Met Ala Tyr Asp Arg Arg Gly Arg Pro Gly Asp Arg Tyr Asp Gly Met

325 330 335

Val Gly Phe Ser Ala Asp Glu Thr Trp Asp Ser Ala Ile Asp Thr Trp

340 345 350

Ser Pro Ser Glu Trp Gln Met Ala Tyr Glu Pro Gln Gly Gly Ser Gly

355 360 365

Tyr Asp Tyr Ser Tyr Ala Gly Gly Arg Gly Ser Tyr Gly Asp Leu Gly

370 375 380

Gly Pro Ile Ile Thr Thr Gln Val Thr Ile Pro Lys Asp Leu Ala Gly

385 390 395 400

Ser Ile Ile Gly Lys Gly Gly Gln Arg Ile Lys Gln Ile Arg His Glu

405 410 415

Ser Gly Ala Ser Ile Lys Ile Asp Glu Pro Leu Glu Gly Ser Glu Asp

420 425 430

Arg Ile Ile Thr Ile Thr Gly Thr Gln Asp Gln Ile Gln Asn Ala Gln

435 440 445

Tyr Leu Leu Gln Asn Ser Val Lys Gln Tyr Ala Asp Val Glu Gly Phe

450 455 460

<210> 3

<211> 20

<212> DNA

< 213>artificial sequence

<220>

<221> misc feature

< 223>primer

<400> 3

taactgattg gtgtgcccgt 20

<210> 4

<211> 20

<212> DNA

< 213>artificial sequence

<220>

<221> misc feature

< 223>primer

<400> 4

gaactaagtt tgccaagtta 20

Claims

1. xenogenesis ribonucleoprotein K is hnRNP K albumen or the purposes of its encoding sequence in the reagent that preparation detection liver cancer is used.

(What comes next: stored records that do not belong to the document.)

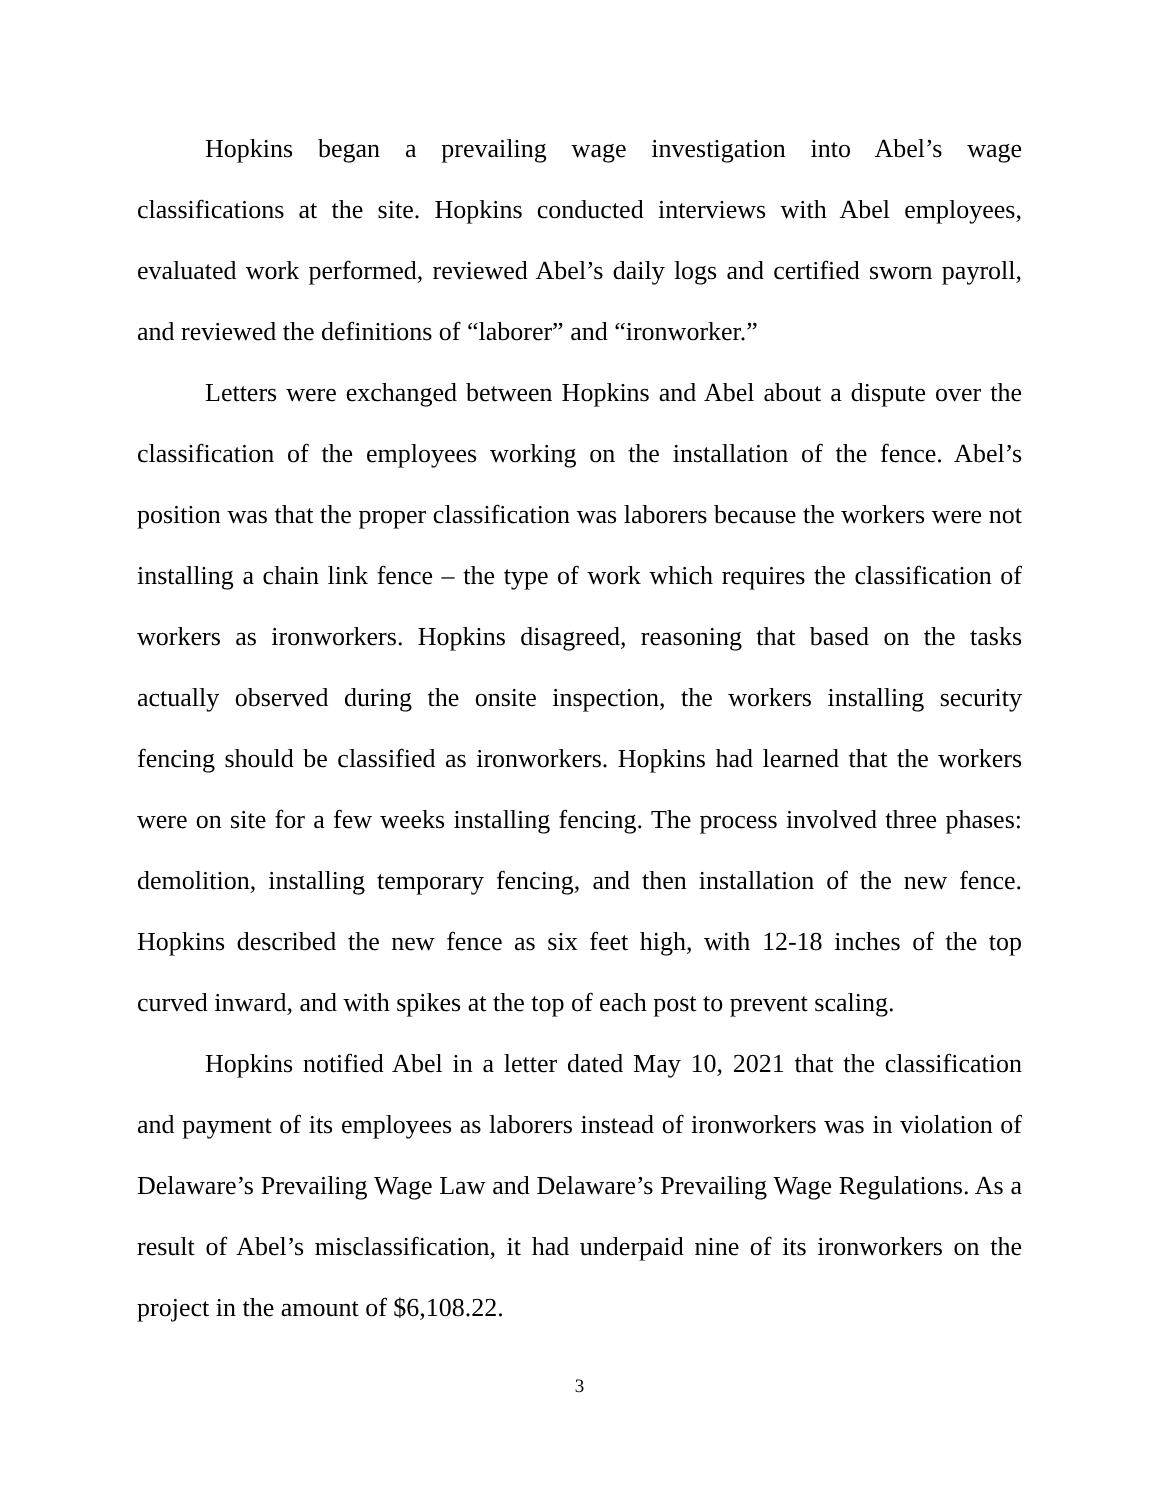Hopkins began a prevailing wage investigation into Abel’s wage classifications at the site. Hopkins conducted interviews with Abel employees, evaluated work performed, reviewed Abel’s daily logs and certified sworn payroll, and reviewed the definitions of “laborer” and “ironworker.”
Letters were exchanged between Hopkins and Abel about a dispute over the classification of the employees working on the installation of the fence. Abel’s position was that the proper classification was laborers because the workers were not installing a chain link fence – the type of work which requires the classification of workers as ironworkers. Hopkins disagreed, reasoning that based on the tasks actually observed during the onsite inspection, the workers installing security fencing should be classified as ironworkers. Hopkins had learned that the workers were on site for a few weeks installing fencing. The process involved three phases: demolition, installing temporary fencing, and then installation of the new fence. Hopkins described the new fence as six feet high, with 12-18 inches of the top curved inward, and with spikes at the top of each post to prevent scaling.
Hopkins notified Abel in a letter dated May 10, 2021 that the classification and payment of its employees as laborers instead of ironworkers was in violation of Delaware’s Prevailing Wage Law and Delaware’s Prevailing Wage Regulations. As a result of Abel’s misclassification, it had underpaid nine of its ironworkers on the project in the amount of $6,108.22.
3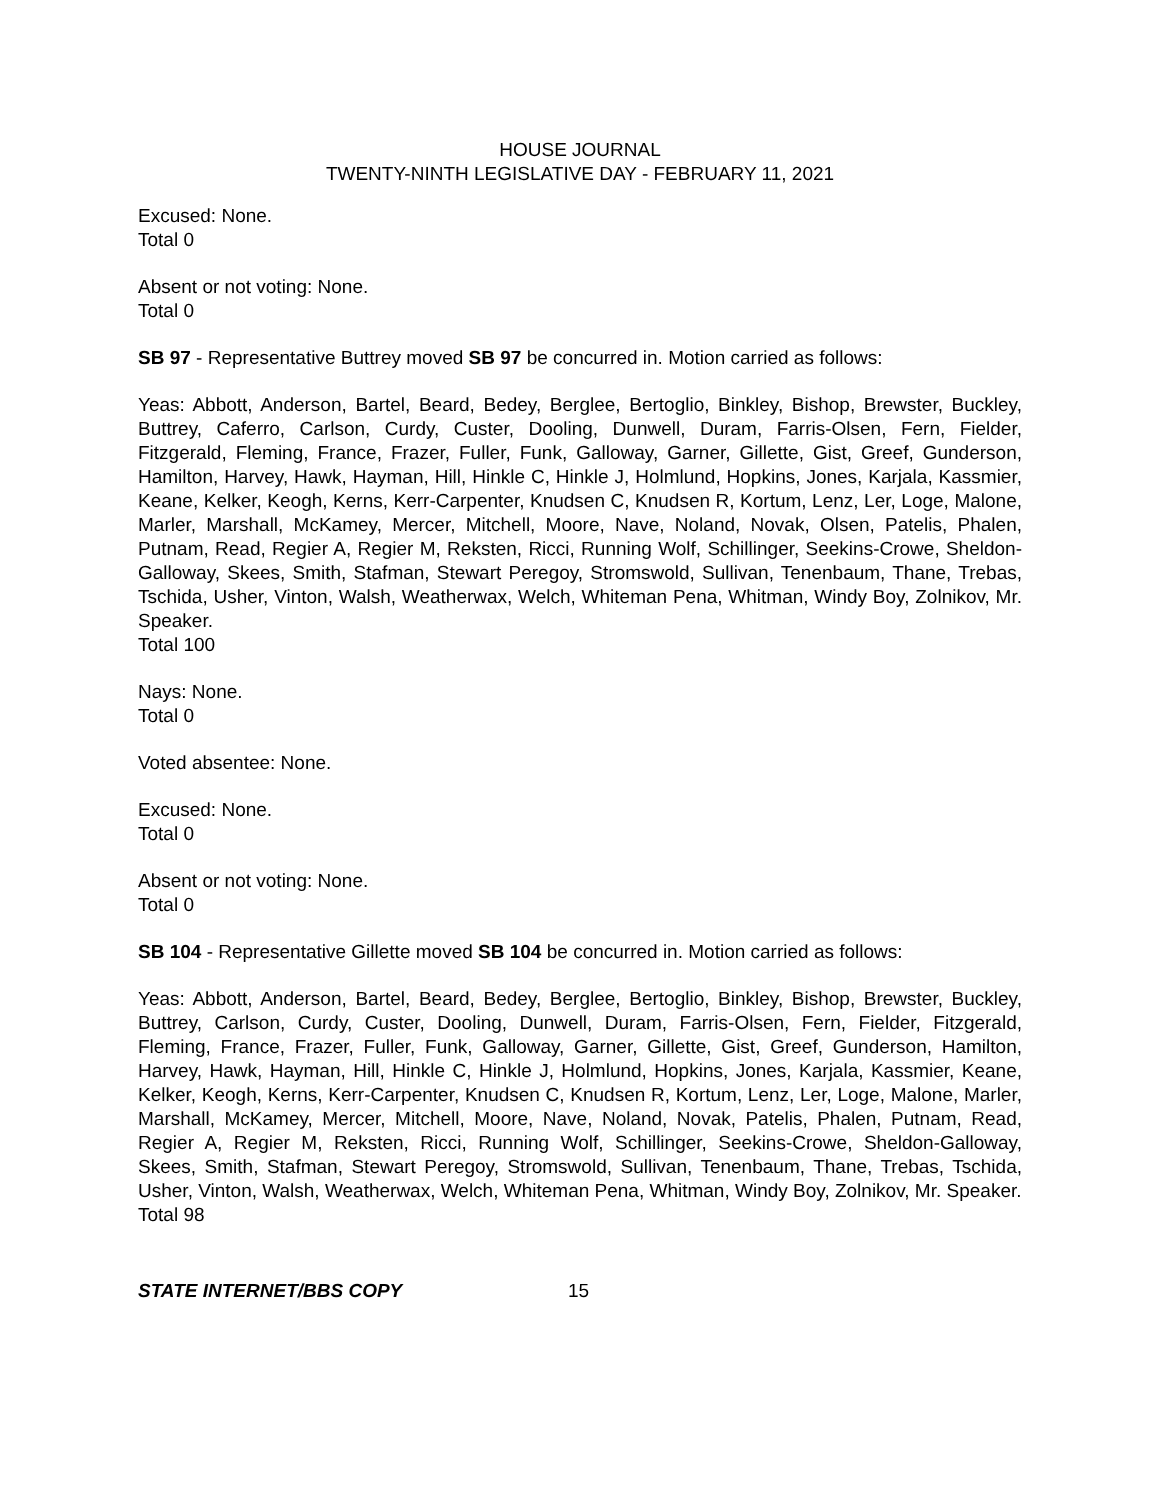HOUSE JOURNAL
TWENTY-NINTH LEGISLATIVE DAY - FEBRUARY 11, 2021
Excused: None.
Total 0
Absent or not voting: None.
Total 0
SB 97 - Representative Buttrey moved SB 97 be concurred in. Motion carried as follows:
Yeas: Abbott, Anderson, Bartel, Beard, Bedey, Berglee, Bertoglio, Binkley, Bishop, Brewster, Buckley, Buttrey, Caferro, Carlson, Curdy, Custer, Dooling, Dunwell, Duram, Farris-Olsen, Fern, Fielder, Fitzgerald, Fleming, France, Frazer, Fuller, Funk, Galloway, Garner, Gillette, Gist, Greef, Gunderson, Hamilton, Harvey, Hawk, Hayman, Hill, Hinkle C, Hinkle J, Holmlund, Hopkins, Jones, Karjala, Kassmier, Keane, Kelker, Keogh, Kerns, Kerr-Carpenter, Knudsen C, Knudsen R, Kortum, Lenz, Ler, Loge, Malone, Marler, Marshall, McKamey, Mercer, Mitchell, Moore, Nave, Noland, Novak, Olsen, Patelis, Phalen, Putnam, Read, Regier A, Regier M, Reksten, Ricci, Running Wolf, Schillinger, Seekins-Crowe, Sheldon-Galloway, Skees, Smith, Stafman, Stewart Peregoy, Stromswold, Sullivan, Tenenbaum, Thane, Trebas, Tschida, Usher, Vinton, Walsh, Weatherwax, Welch, Whiteman Pena, Whitman, Windy Boy, Zolnikov, Mr. Speaker.
Total 100
Nays: None.
Total 0
Voted absentee: None.
Excused: None.
Total 0
Absent or not voting: None.
Total 0
SB 104 - Representative Gillette moved SB 104 be concurred in. Motion carried as follows:
Yeas: Abbott, Anderson, Bartel, Beard, Bedey, Berglee, Bertoglio, Binkley, Bishop, Brewster, Buckley, Buttrey, Carlson, Curdy, Custer, Dooling, Dunwell, Duram, Farris-Olsen, Fern, Fielder, Fitzgerald, Fleming, France, Frazer, Fuller, Funk, Galloway, Garner, Gillette, Gist, Greef, Gunderson, Hamilton, Harvey, Hawk, Hayman, Hill, Hinkle C, Hinkle J, Holmlund, Hopkins, Jones, Karjala, Kassmier, Keane, Kelker, Keogh, Kerns, Kerr-Carpenter, Knudsen C, Knudsen R, Kortum, Lenz, Ler, Loge, Malone, Marler, Marshall, McKamey, Mercer, Mitchell, Moore, Nave, Noland, Novak, Patelis, Phalen, Putnam, Read, Regier A, Regier M, Reksten, Ricci, Running Wolf, Schillinger, Seekins-Crowe, Sheldon-Galloway, Skees, Smith, Stafman, Stewart Peregoy, Stromswold, Sullivan, Tenenbaum, Thane, Trebas, Tschida, Usher, Vinton, Walsh, Weatherwax, Welch, Whiteman Pena, Whitman, Windy Boy, Zolnikov, Mr. Speaker.
Total 98
STATE INTERNET/BBS COPY 15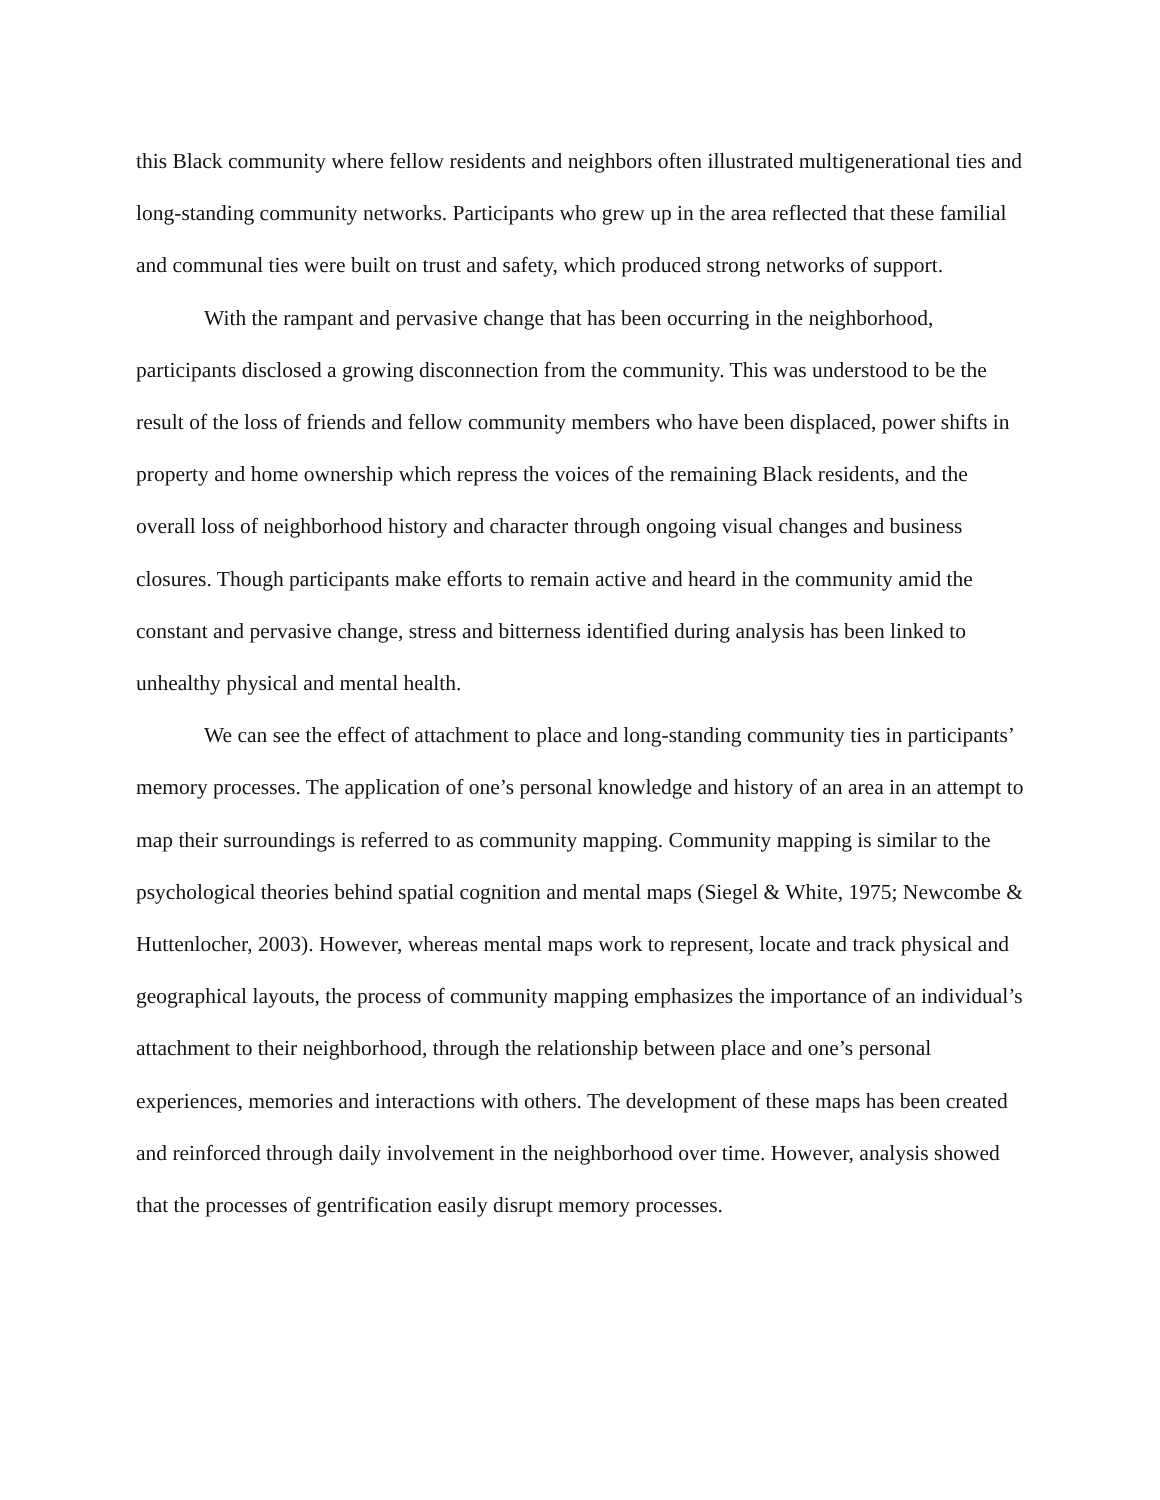this Black community where fellow residents and neighbors often illustrated multigenerational ties and long-standing community networks. Participants who grew up in the area reflected that these familial and communal ties were built on trust and safety, which produced strong networks of support.
With the rampant and pervasive change that has been occurring in the neighborhood, participants disclosed a growing disconnection from the community. This was understood to be the result of the loss of friends and fellow community members who have been displaced, power shifts in property and home ownership which repress the voices of the remaining Black residents, and the overall loss of neighborhood history and character through ongoing visual changes and business closures. Though participants make efforts to remain active and heard in the community amid the constant and pervasive change, stress and bitterness identified during analysis has been linked to unhealthy physical and mental health.
We can see the effect of attachment to place and long-standing community ties in participants’ memory processes. The application of one’s personal knowledge and history of an area in an attempt to map their surroundings is referred to as community mapping. Community mapping is similar to the psychological theories behind spatial cognition and mental maps (Siegel & White, 1975; Newcombe & Huttenlocher, 2003). However, whereas mental maps work to represent, locate and track physical and geographical layouts, the process of community mapping emphasizes the importance of an individual’s attachment to their neighborhood, through the relationship between place and one’s personal experiences, memories and interactions with others. The development of these maps has been created and reinforced through daily involvement in the neighborhood over time. However, analysis showed that the processes of gentrification easily disrupt memory processes.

2. specific amplification xenogenesis ribonucleoprotein K is the purposes of primer in the test kit of preparation detection liver cancer of hnRNP K transcript.

3. test kit that detects liver cancer, it is characterized in that it comprises: specific amplification xenogenesis ribonucleoprotein K is the primer of hnRNP K transcript, and specification sheets, said primer is shown in SEQ ID NO:3 and SEQ ID NO:4.

4. test kit as claimed in claim 3 is characterized in that, it also contains the reagent that is selected from down group:

(a) positive control; With

(b) negative control.

5. the purposes of the antibody that anti-xenogenesis ribonucleoprotein K is hnRNP K in the reagent that preparation detection liver cancer is used.